If I were to place my bets as to who would most likely make it out of the group stages though, I'd say Evil Geniuses, Virtus.pro and Team Liquid are all shoe-ins given its top-notch performances as of late. It's hard to see a playoff bracket without them, and frankly, it looks like Valve did seed the groups to make this outcome possible.

Pao: I'd also rate OG higher despite it stalling out in events since Kiev. There's a lot of factors coming into the event that could work in its favor. Visage is a really powerful pick right now that does two things. Firstly, it's already a strong pick in Fly's hands but on the other hand: Visage being in the metagame calls for more laning supports to counteract the early game power out of that pick -- an environment that allows JerAx to go crazy.
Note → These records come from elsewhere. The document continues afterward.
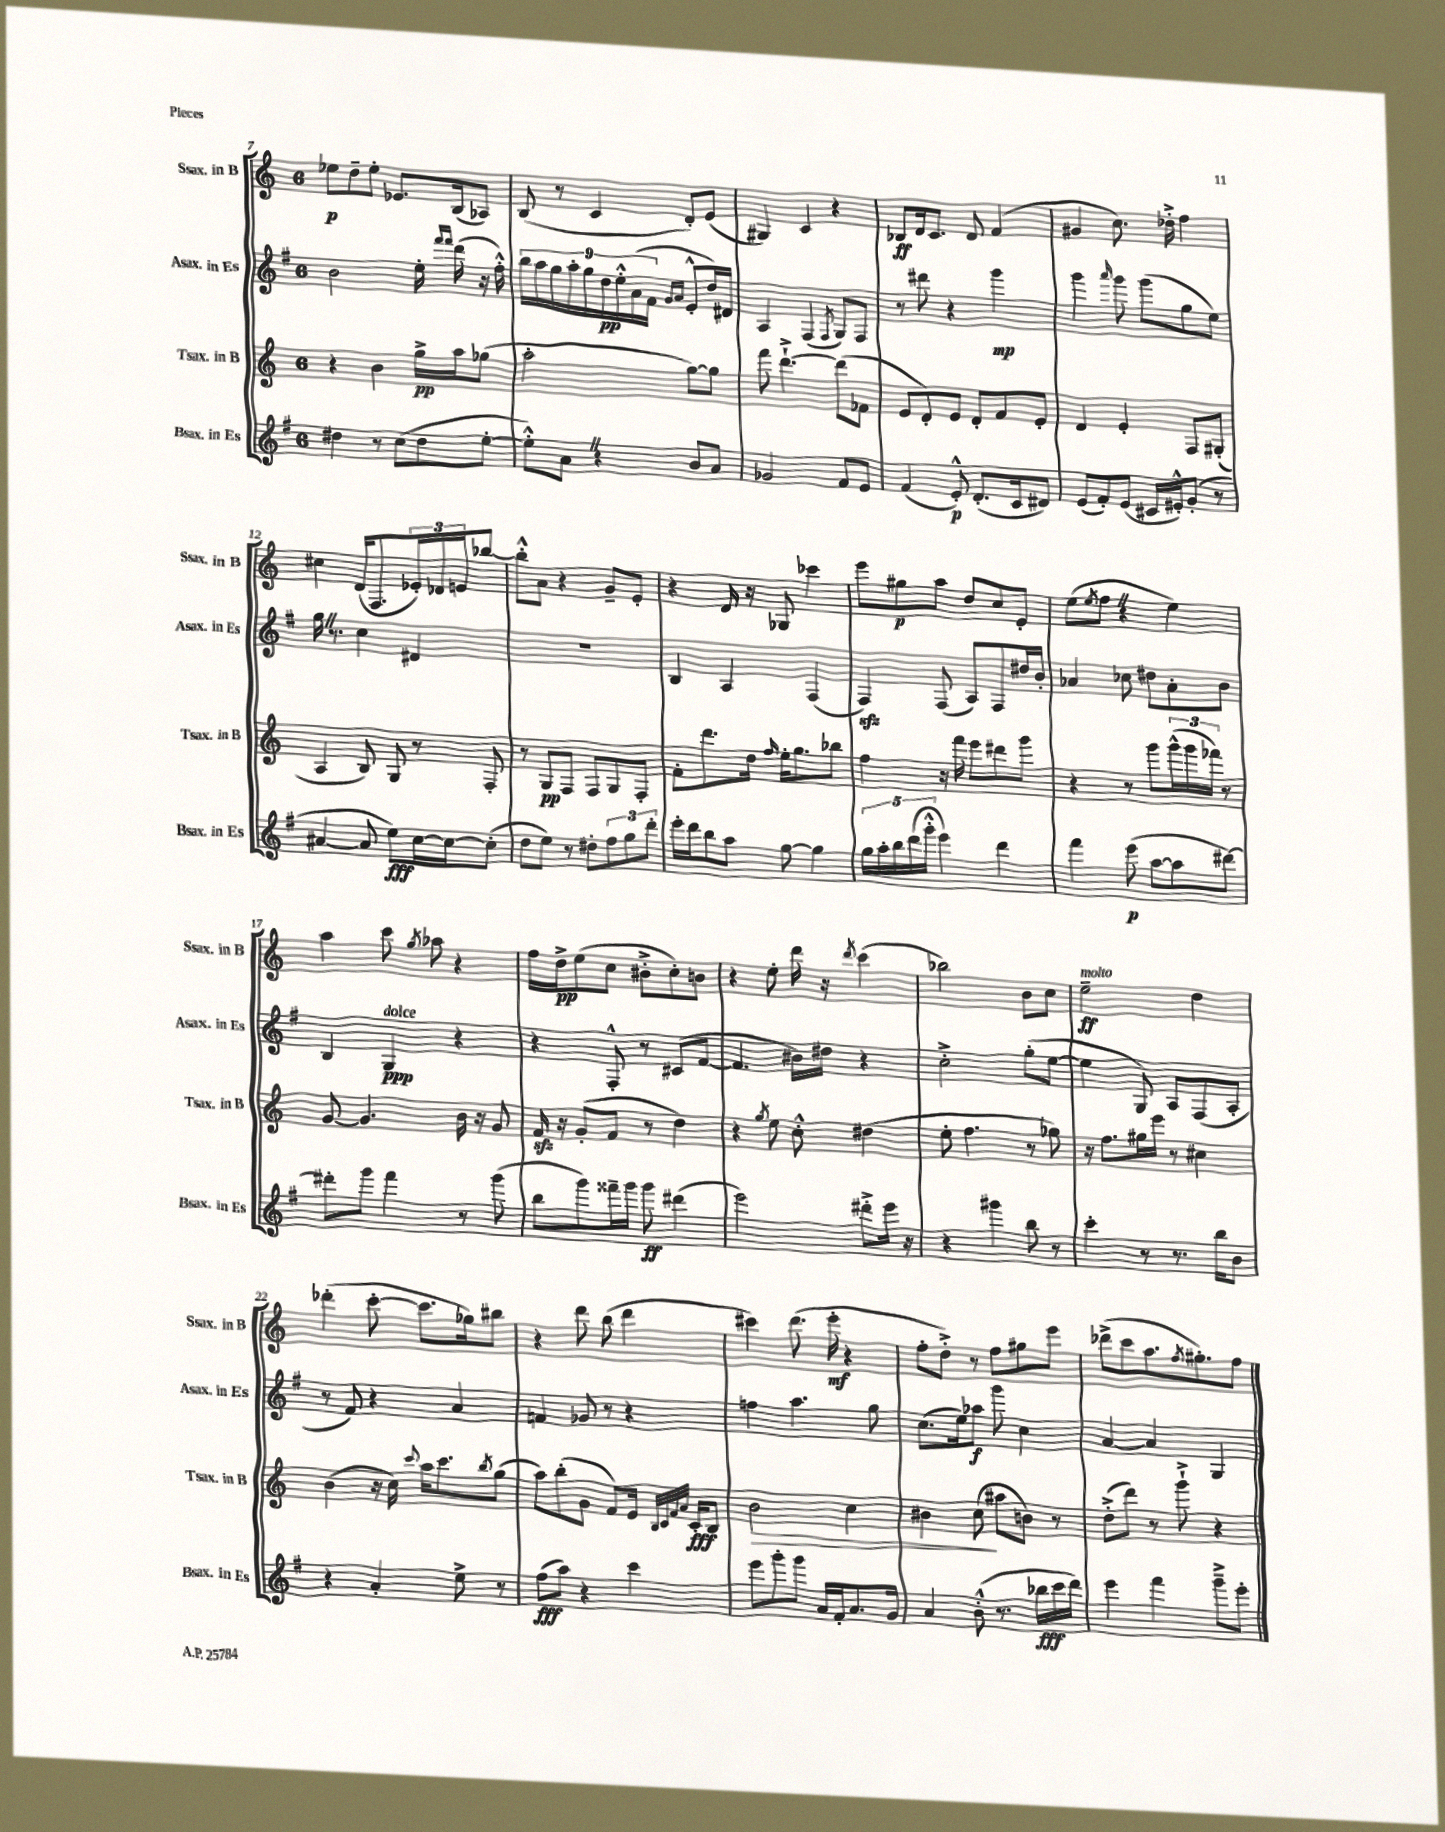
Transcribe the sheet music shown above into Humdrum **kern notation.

**kern	**kern	**kern	**kern
*staff4	*staff3	*staff2	*staff1
*clefG2	*clefG2	*clefG2	*clefG2
*k[f#]	*k[]	*k[f#]	*k[]
*M6/8	*M6/8	*M6/8	*M6/8
4dd#\	4r	2b\	8ee-\L
.	.	.	8dd~\
8r	4b\	.	8ee-'\J
(8cc\L	.	.	8.e-/L
8dd#\	16gg^\LL	16ee'\	.
.	.	16qqfff#/LL	.
.	.	16qqfff#/JJ	.
.	16aa\J	(16ddd\	(16B/k
[8ee'\J	(8gg-\J	16r	8A-/J)
.	.	16ff#'^^\)	.
=	=	=	=
8ee'^^\]L)	2aa'\	18bb\LL	(8B/
.	.	18aa\	.
.	.	18gg\	.
8a\J	.	.	8r
.	.	18aa'\	.
.	.	18gg\	.
4r	.	.	4c/
.	.	18dd\	.
.	.	18ee'^^\	.
.	.	(18a\	.
.	.	18f#\JJ	.
.	.	16qqg/LL	.
.	.	16qqa/JJ	.
8b/L	[8gg\L)	8e'^^/L	8d'/L)
8a/J	8gg\]J	16dd/L)	(8e/J
.	.	16d#/JJ	.
=	=	=	=
2g-/	8fff\	4A/	4G#/)
.	[4.ddd`^\	.	.
.	.	(4F#/	4c/
.	.	8qF#/	.
8f#/L	(8ddd\]L	8G/L)	4r
8e/J	8f-\J	8F#/J	.
=	=	=	=
(4f#/	8e/L	8r	8B-/L
.	8d'/)	8ddd#\	16d/k
.	.	.	8.c/J
8e'^^/)	8e/J	4r	.
(8.d'/L	8d'/L	.	8d/
.	8f/	4ggg\	(4f/
16c/k	.	.	.
8d#/J)	8e'/J	.	.
=	=	=	=
(8e/L	4d/	4ggg\	4g#/
8f#'/)	.	.	.
.	.	16qqaaa/	.
(8e/J	4e'/	8ggg\	8.cc\)
16c#/LL	.	(8ggg\L	.
16e#'^^/J)	.	.	16dd-'^\
(8g'/J	8F/L	8gg\	4ff\
8r	(8G#'/J	8ee\J)	.
=	=	=	=
[4a#/	4A/	16gg\	4cc#\
.	.	8.r	.
8a#/]	8B/)	4cc\	(16d/LK
.	.	.	8.F/
8ee\L)	8G/	.	.
[16cc\L	8r	4d#/	24e-'/L)
.	.	.	24d-/
16cc\_J	.	.	.
.	.	.	24e/J
(8cc'\]J	8F'/	.	[8bb-/J
=	=	=	=
8dd\L	8r	2.r	8bb-'^^\]L
8ee\J)	8G/L	.	8a\J
8r	8F/J	.	4r
8dd#'\L	8F/L	.	.
12ff#\	8G/	.	8g~/L
12gg\	.	.	.
.	8F'/J	.	8e'/J
12ddd'\J	.	.	.
=	=	=	=
16eee'\LL	8f'\L	4B/	4r
16ddd\J	.	.	.
8bb\	8.ddd\	.	.
8aa\J	.	4A/	16d/
.	16dd\Jk	.	16r
.	16qqff/	.	.
[8gg\	16ee'\LK	.	8G-/
.	8.gg\	.	.
4gg\]	.	(4F#/	4ccc-\
.	8bb-\J	.	.
=	=	=	=
20gg\LL	4ff\	4F#/)	8eee\L
20aa'\	.	.	.
20bb\	.	.	.
.	.	.	8gg#\
(20ddd\	.	.	.
20ggg'^^\JJ	.	.	.
4eee\)	16r	(8F#/	8aa\J
.	16fff\	.	.
.	8eee\L	8A/L)	8dd/L
4ddd\	8ddd#\	8F#/	8cc/
.	8ggg\J	16dd#/L	8e'/J
.	.	16b'/JJ	.
=	=	=	=
4fff#\	4r	4a-/	(8ee\L
.	.	.	8qee/
.	.	.	8ff\J
(8eee\	8r	8cc-\	4r
[8aa\L	8ggg\L	8dd#\L	.
8aa\]	(24ggg^^\L	8a-'\	4ee\)
.	24ggg\	.	.
.	24fff-\JJ)	.	.
[8ddd#\J)	8r	8b\J	.
=	=	=	=
8ddd#'\]L	[8g/	4B/	4aa\
8ggg\J	4.g/]	.	.
4fff#\	.	4G/	8ccc\
.	.	.	8qgg/
.	.	.	8aa-\
8r	16b\	4r	4r
.	16r	.	.
(8ggg\	8g/	.	.
=	=	=	=
8bb\L	16f/	4r	16ff\LL
.	16r	.	16dd^\J
8ggg\)	(8g'/L	.	(8ee\
16fff##~\L	8f/J	8F#'^^/	8cc\J
16ggg\JJ	.	.	.
8ggg\	8r	8r	8b#'^\L
(4ddd#\	4dd\)	(8c#/L	8cc'\)
.	.	[8f#/J	8b\J
=	=	=	=
2eee\)	4r	4.f#/]	4r
.	8qgg/	.	.
.	8ee\	.	8ee'\
.	8cc'^^\	16b#\LL)	16ddd\
.	.	16dd#\JJ	16r
.	.	.	8qddd/
8ddd#'^\L	(4dd#\	4r	(4ccc\
16eee\Jk	.	.	.
16r	.	.	.
=	=	=	=
4r	8ee'\	2cc'^\	2bb-\)
.	4.ff\	.	.
4ggg#\	.	.	.
8bb\	8r	(8gg'\L	8b\L
8r	8gg-\)	[8ee\J	8cc\J
=	=	=	=
4ccc'\	16r	4ee\]	2ee~\
.	8.ff\L	.	.
8r	16gg#\L	8G/)	.
.	16eee\JJ	.	.
8.r	8r	8A/L	.
.	4cc#\	(8F#/	4dd\
16bb\LK	.	.	.
8b\J	.	8A'/J	.
=	=	=	=
4r	(4b\	8r	(4ddd-'\
.	.	8f#/)	.
4a'/	16r	4r	[8ccc'\
.	16cc\)	.	.
.	8qqccc/	.	.
.	16aa\LK	.	8.ccc\]L
.	8.ccc\	.	.
8ee^\	.	4a/	.
.	.	.	16gg-\k)
.	8qbb/	.	.
8r	(8gg\J	.	8bb#\J
=	=	=	=
(8ff#\L	8aa\L)	4f/	4r
8aa\J)	(8bb'\	.	.
4r	8g\J	8g-/	8ddd\
.	8f/L)	8r	(8bb\
4ccc\	16e/Jk	4r	4ddd\
.	32qqB/LLL	.	.
.	32qqc/	.	.
.	32qqf/	.	.
.	32qqa/JJJ	.	.
.	16c'/LK	.	.
.	8B/J	.	.
=	=	=	=
8eee\L	2b\	4ff\	4ccc#\)
8ggg'\	.	.	.
8ggg\J	.	4.aa\	(8.ddd\
16a/LL	.	.	.
16f#'/J	.	.	16eee'\
8.a/	4cc\	.	4r
.	.	8gg\	.
16g/Jk	.	.	.
=	=	=	=
4a/	4b#\	(8.cc\L	8ff'\L
.	.	.	8dd'^\J)
.	.	16ee\k)	.
(8b'^^\	(8cc\	8aa-\J	8r
8.r	8aa#\L	8ggg\	8ff\L
.	8b\J)	4cc\	8gg#\
16bb-\LL	.	.	.
16ccc\	8r	.	8eee\J
16ddd\JJ)	.	.	.
=	=	=	=
4eee\	(8dd'^\L	[4a/	(8ddd-^\L
.	8ddd\J)	.	8ccc\
4fff#\	8r	4a/]	8.aa\
.	8ggg`^\	.	.
.	.	.	8qff/
.	.	.	8.gg#'\)
8ggg~^\L	4r	4G/	.
8eee'\J	.	.	8ff\J
==	==	==	==
*-	*-	*-	*-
I would place them to get into the Top 8 but then it would have to pull off something else to get deeper.

For my money, I have Liquid as a favorite to win the entire event. The team's biggest enemy is themselves at this point. It plays a very primal form of Dota 2; Kuro prefers securing one surefire objective taker for MATUMBAMAN then just making sure he gets powerpicks for Miracle and GH. As long as it doesn't deviate from the script and cut down on the exotic role swaps, it should be able to outperform virtually anyone. The extent of its pressure extends to the draft, locking up a lot of strategies and forcing other teams to react to them. That's a big advantage going into the most important tournament of the year.

Victoria: I definitely think Liquid has what it takes, but I'm keeping faith in Virtus.pro, too. When able to perform well, it's an absolute sight to see, and I feel like it's been working as hard as any other team to finally get that Valve event championship. Frankly, I'm not sure who would make it out of a match between the two right now. But that won't matter too much if they get separated in the main stage, given both squads probably have much bigger threats to its respective teams to overcome first.